Over the past few years, we have been working to develop new procedures based on force-coupling models than can give an accurate approximation for dispersed two-phase flows such as solid particles or bubbles in liquids. The models have been tested for a variety of viscous flow systems and we have extended them to provide a numerical simulation procedure for higher Reynolds number flows. These procedures also provide a systematic framework for developing engineering models and the interpretation of experiments. They are much faster and simpler to implement than full direct numerical simulations for a given problem and we can cover much larger systems than would be otherwise possible. We are applying these methods to study the dynamics of particle settling in suspensions at finite Reynolds numbers and for non-uniform suspensions in Stokes flow.
In a DARPA-sponsored project aimed at reducing drag on ship hulls, we are studying the dynamics of microbubbles injected into turbulent shear flows and how these may alter the near-wall flow.
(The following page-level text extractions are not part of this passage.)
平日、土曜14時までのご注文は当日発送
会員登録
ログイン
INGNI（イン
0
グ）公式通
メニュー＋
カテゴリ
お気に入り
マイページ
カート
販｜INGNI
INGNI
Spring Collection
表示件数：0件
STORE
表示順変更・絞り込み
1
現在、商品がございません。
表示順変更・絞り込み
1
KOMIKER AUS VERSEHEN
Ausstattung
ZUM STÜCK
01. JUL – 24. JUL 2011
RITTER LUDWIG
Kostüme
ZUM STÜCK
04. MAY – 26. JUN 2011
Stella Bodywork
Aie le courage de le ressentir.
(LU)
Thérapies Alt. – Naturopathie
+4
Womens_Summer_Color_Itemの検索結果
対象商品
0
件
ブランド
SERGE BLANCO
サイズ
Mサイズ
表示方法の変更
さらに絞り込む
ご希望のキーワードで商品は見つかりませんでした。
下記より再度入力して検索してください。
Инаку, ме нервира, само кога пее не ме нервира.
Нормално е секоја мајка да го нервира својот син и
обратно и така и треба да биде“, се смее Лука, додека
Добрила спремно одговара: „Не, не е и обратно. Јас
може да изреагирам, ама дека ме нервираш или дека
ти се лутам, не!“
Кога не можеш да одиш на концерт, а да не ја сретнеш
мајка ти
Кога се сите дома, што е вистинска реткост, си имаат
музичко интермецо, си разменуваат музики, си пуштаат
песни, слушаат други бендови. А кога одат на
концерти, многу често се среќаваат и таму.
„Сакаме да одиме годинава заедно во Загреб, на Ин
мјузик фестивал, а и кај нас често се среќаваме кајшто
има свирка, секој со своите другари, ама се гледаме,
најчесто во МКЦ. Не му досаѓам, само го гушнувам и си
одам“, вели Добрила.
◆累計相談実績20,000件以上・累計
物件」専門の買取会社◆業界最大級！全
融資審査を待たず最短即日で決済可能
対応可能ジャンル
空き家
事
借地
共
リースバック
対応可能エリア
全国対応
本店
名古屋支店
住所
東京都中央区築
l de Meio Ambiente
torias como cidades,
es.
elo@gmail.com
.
The technique of microbubble injection is known to work in laboratory experiments but to date there is little theory as to how drag reduction is achieved or how it might be scaled. Our simulations are providing new insights as to the range of bubble sizes that are relevant and the first evidence of drag reduction in numerical simulations.
It is now feasible to manipulate bio-particles and bio-molecules in ?lab on a microchip? systems for cell sorting or detection. These flows involve complex 3D geometries and we are now able to simulate accurately the particle motion in these flows and include particle-particle interactions and the effects of external forces used to manipulate the particles.